Lula destacou que crises sanitárias, como a da Covid-19, evidenciam a necessidade de um tratado internacional de saúde pública. Ele também ressaltou a importância de fortalecer a OMS para garantir o acesso equitativo a vacinas e medicamentos em todo o mundo.
“A falta de consenso sobre o Tratado de Pandemias, mesmo após crises como a Covid-19 e a Mpx, revela a desunião da comunidade internacional diante de ameaças graves”, afirmou.
“Minar o trabalho da OMS é um erro de grandes consequências. Reforçar a estrutura global de saúde, com a OMS no centro, é essencial para assegurar o acesso justo a medicamentos e vacinas, fundamentais para o desenvolvimento sustentável dos países”, completou Lula.
A fala do presidente ocorreu após os Estados Unidos, sob a administração de Donald Trump, anunciarem a retirada do país da OMS em 20 de janeiro. À época, a organização lamentou a decisão, lembrando que os EUA são um dos membros fundadores e que suas instituições sempre se beneficiaram da filiação.
Lula também criticou governos que operam sob a “lei do mais forte”. Segundo ele, esse tipo de abordagem representa um risco à estabilidade global.
“Apostar no caos e na imprevisibilidade afasta os países dos compromissos coletivos que a humanidade precisa assumir urgentemente. Negociar com base na força é um caminho perigoso para a instabilidade e a guerra. Diante da polarização e do risco de fragmentação, a defesa do multilateralismo é a única alternativa viável”, declarou.

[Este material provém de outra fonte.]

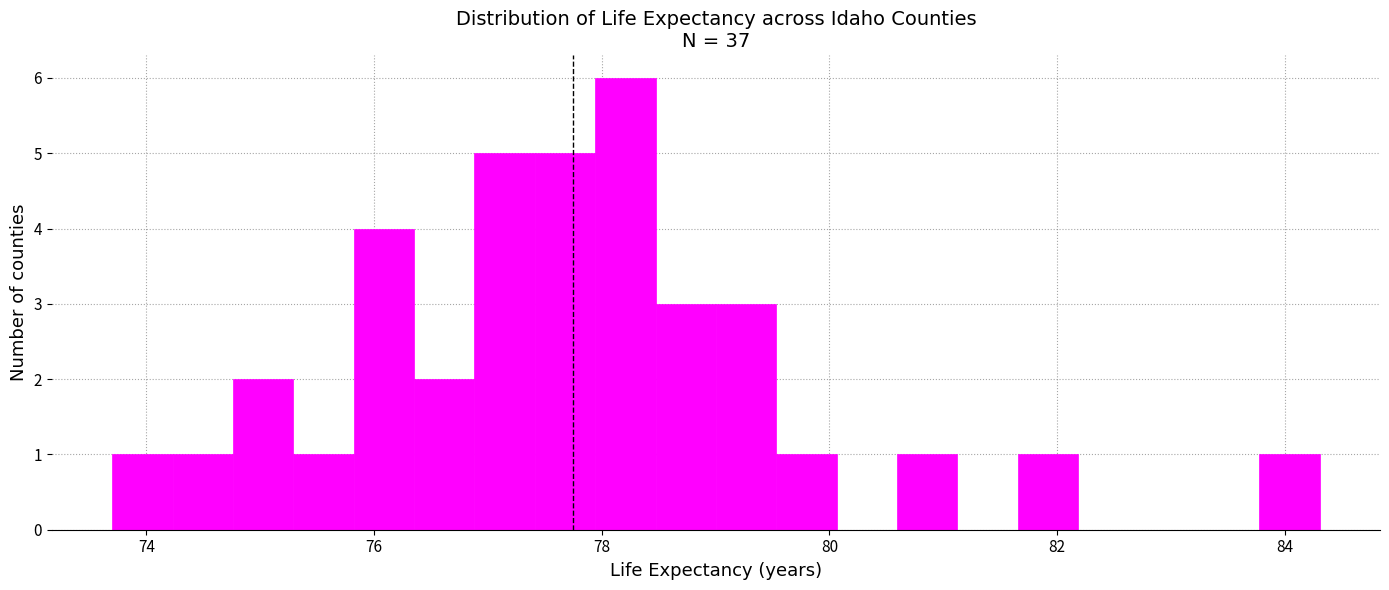

Read against the x-axis, roughly where is the centre of the tallest bar?

78.2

O encontro dos sherpas do Brics ocorre nesta semana no Palácio do Itamaraty, sede do Ministério das Relações Exteriores. A reunião reúne enviados especiais dos chefes de Estado dos países-membros para definir as pautas que serão discutidas na Cúpula de Líderes, programada para 6 e 7 de julho, no Rio de Janeiro.
O embaixador Maurício Carvalho Lyrio, secretário de Assuntos Econômicos e Financeiros do Itamaraty e sherpa do Brasil no Brics, presidiu a reunião, que abordou temas como saúde global, mudanças climáticas, comércio, finanças e governança da inteligência artificial.

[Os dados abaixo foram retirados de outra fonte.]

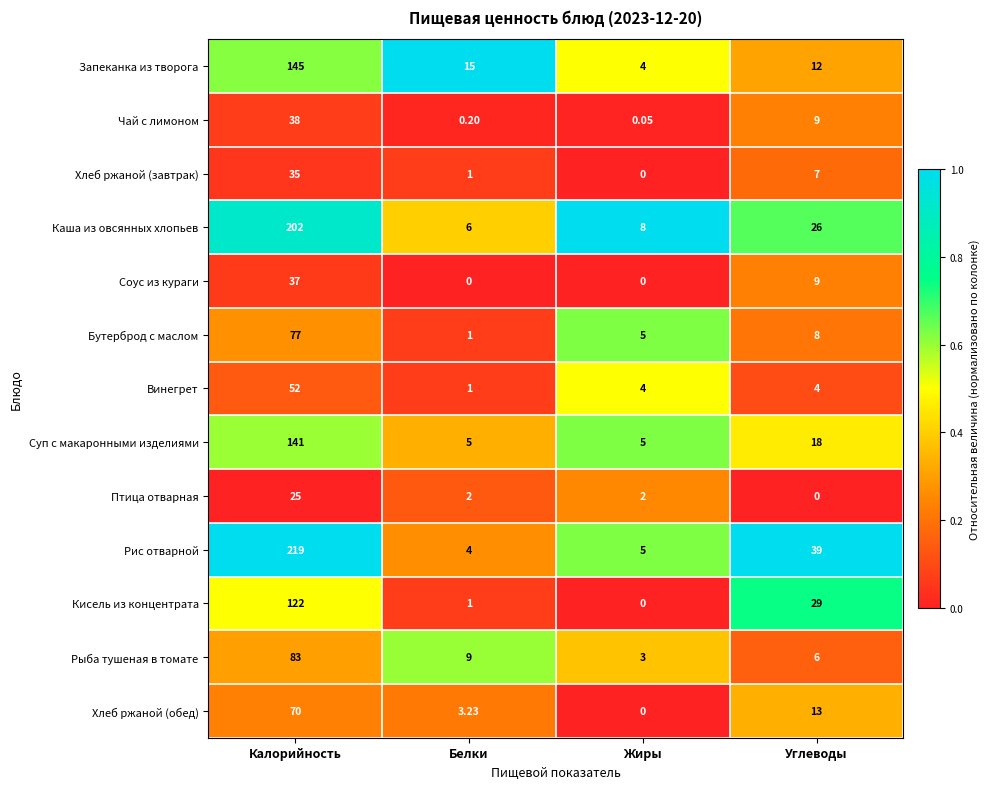

Which series has the widest spread of values?

Рис отварной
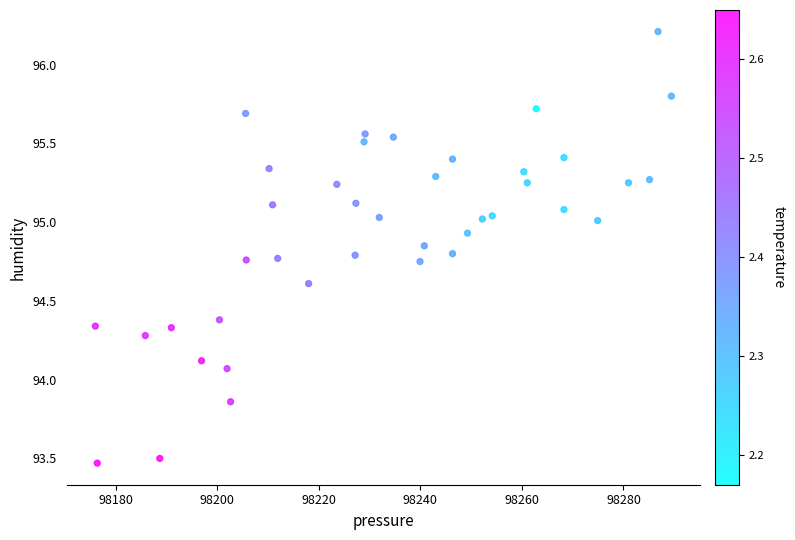

What is the range of X values (max minus min)?

113.4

Atualmente, o Brics é formado por Brasil, Rússia, Índia, China e África do Sul, além dos novos integrantes: Arábia Saudita, Egito, Emirados Árabes Unidos, Etiópia e Irã. Também participaram do encontro embaixadores de Belarus, Bolívia, Cazaquistão, Cuba, Malásia, Nigéria, Tailândia, Uganda e Uzbequistão.
O Brasil assume a presidência do Brics até 31 de dezembro de 2025, com o lema: “Fortalecendo a Cooperação do Sul Global para uma Governança mais Inclusiva e Sustentável”.